Directives:
a – In the passage on personal jurisdiction over the Lawyers, where did Weldon-Francke provide the 1998 legal services?
b – Write the next part of the court opinion on personal jurisdiction over the Lawyers, picking up after its last sentence.

Though the Fishers allege tort claims based on these phone calls and letters, the allegation of a tort is not sufficient to overcome the Lawyers' lack of purposeful contacts. See Michiana Easy Livin' Country, Inc., 168 S.W.3d at 788-92. Likewise, any alleged knowledge that the brunt of the alleged damages caused by the alleged torts would be felt by the Fishers in Texas is insufficient to support specific jurisdiction. See id. In addition, even presuming, without deciding, that Weldon-Francke committed torts in these telephone calls and letters, she would have committed these torts while gratuitously responding to inquiries regarding the 1998 legal services she provided in New Hampshire. These contacts would not be sufficient to satisfy the requirement that there be a substantial connection between the Lawyers' purposeful contacts with Texas and the operative facts of the litigation.2 See Moki Mac River Expeditions, 221 S.W.3d at 585-88 (concluding that there was no specific jurisdiction based on the lack of a substantial connection between the defendant's purposeful contacts with Texas and the operative facts of the litigation).
Based upon the undisputed evidence, we conclude the evidence is legally insufficient to support the trial court's implied finding that it could exercise personal jurisdiction over the Lawyers based on specific jurisdiction. Accordingly, we sustain the Lawyers' first issue.

Rows:

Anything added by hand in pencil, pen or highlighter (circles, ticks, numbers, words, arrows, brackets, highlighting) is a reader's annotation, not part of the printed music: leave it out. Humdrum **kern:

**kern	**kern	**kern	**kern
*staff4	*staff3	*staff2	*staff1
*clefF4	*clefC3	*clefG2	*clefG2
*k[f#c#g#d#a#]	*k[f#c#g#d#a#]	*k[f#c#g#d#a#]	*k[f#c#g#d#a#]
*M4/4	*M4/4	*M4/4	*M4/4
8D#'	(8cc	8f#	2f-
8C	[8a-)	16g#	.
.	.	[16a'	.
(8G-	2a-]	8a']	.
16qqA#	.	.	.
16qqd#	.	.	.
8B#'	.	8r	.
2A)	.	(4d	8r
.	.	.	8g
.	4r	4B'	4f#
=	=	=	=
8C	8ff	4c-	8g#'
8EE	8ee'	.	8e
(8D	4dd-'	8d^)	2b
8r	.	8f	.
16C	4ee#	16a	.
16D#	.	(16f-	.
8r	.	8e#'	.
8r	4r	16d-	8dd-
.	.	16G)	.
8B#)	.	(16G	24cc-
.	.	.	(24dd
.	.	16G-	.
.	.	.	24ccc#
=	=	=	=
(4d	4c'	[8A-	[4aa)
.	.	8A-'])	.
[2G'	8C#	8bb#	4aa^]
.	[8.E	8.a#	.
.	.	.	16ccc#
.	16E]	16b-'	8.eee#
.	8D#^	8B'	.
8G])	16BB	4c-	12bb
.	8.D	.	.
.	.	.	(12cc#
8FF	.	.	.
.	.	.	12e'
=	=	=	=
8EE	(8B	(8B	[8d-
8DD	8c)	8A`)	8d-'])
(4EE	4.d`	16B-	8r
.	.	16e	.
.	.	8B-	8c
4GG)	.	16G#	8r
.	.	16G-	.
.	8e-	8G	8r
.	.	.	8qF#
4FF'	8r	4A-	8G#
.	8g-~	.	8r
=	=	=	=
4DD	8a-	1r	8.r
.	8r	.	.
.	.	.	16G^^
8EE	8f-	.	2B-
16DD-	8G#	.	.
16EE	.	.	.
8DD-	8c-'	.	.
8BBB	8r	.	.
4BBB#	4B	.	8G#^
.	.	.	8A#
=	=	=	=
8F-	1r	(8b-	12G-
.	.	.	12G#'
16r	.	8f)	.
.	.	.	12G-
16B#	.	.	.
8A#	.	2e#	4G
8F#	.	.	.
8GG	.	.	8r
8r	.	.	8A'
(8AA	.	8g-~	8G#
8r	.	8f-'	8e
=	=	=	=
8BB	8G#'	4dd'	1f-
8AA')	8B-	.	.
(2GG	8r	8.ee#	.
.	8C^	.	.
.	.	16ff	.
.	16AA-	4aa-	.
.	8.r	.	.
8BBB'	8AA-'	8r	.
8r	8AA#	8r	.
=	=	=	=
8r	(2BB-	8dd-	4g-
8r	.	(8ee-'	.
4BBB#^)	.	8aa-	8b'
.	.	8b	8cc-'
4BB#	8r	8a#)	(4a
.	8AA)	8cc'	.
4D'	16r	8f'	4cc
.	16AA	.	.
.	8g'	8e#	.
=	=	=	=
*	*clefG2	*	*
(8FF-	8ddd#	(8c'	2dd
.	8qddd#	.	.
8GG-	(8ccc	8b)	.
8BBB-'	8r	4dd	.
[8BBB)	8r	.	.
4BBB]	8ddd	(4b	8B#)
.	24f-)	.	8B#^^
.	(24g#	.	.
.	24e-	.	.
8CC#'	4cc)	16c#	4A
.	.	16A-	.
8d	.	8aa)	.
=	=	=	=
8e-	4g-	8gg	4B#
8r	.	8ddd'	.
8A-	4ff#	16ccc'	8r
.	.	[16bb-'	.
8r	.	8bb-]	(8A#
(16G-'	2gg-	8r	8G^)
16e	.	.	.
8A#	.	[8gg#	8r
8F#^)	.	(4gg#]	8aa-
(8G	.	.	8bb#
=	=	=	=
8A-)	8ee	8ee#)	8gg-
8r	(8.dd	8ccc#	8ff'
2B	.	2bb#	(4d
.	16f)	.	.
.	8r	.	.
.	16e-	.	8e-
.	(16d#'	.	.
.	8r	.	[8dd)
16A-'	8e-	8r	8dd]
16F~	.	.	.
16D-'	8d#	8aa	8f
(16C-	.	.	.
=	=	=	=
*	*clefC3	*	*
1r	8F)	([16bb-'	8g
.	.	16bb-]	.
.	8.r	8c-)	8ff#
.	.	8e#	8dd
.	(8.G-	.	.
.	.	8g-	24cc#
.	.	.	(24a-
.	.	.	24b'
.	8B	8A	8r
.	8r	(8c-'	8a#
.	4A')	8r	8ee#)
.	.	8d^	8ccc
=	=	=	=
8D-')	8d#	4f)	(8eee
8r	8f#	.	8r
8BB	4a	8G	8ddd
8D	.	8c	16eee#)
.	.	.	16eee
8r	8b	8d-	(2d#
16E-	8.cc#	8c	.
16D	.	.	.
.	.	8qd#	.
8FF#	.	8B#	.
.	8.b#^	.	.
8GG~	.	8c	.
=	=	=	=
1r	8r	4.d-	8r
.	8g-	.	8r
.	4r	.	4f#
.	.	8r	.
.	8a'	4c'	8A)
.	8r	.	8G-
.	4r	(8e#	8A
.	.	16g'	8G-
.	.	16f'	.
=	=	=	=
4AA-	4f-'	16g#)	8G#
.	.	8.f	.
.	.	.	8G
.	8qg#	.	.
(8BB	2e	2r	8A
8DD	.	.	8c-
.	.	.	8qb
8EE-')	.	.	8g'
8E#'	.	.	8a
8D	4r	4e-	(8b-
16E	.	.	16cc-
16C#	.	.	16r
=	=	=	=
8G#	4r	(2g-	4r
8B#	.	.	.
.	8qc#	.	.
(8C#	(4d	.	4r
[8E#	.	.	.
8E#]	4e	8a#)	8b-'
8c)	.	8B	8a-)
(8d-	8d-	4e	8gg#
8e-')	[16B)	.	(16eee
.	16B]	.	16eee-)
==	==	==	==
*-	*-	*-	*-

Answer set:
a – New Hampshire.

b –
B. Did the trial court err in concluding that it could exercise personal jurisdiction over the Lawyers based on general jurisdiction?
General jurisdiction exists when a defendant has continuous and systematic contacts with Texas so that Texas courts may exercise personal jurisdiction over the defendant even if the plaintiff's claims did not arise from or relate to the defendant's activities purposefully directed to Texas. See Helicopteros Nacionales de Colombia, S.A., 466 U.S. at 414-16, 104 S.Ct. at 1872-73; PHC-Minden, L.P., 235 S.W.3d at 167-68. In her amended affidavit, Weldon-Francke stated the following:
• Weldon-Francke has never been to Texas. She has never advertised in Texas or engaged in any affirmative actions to promote business in Texas. She has never represented any Texas residents in litigation or transactions in Texas. She is not licensed to practice law in Texas.
• Weldon-Francke does not maintain a place of business, office, or facility of any type in Texas, and she does not have any employees, servants, or agents in Texas. She does not own or rent real estate or personal property in Texas. She does not maintain any bank accounts, telephone numbers, or post office boxes in Texas.
• The 1998 trust matter is the only legal matter the Lawyers handled for the Fishers.
• The Law Firm maintains an internet website that can be accessed by the residents of Texas. This website provides general information about the firm and its attorneys, including the kinds of legal representation offered by the firm and its attorney members. The website includes recent articles and/or publications relating to the Law Firm's work, as well as contact information for the Law Firm and its members. The website does not allow for (1) the exchange of information between the user and the Law Firm or (2) the transaction of business or entry into contracts through the website or the internet.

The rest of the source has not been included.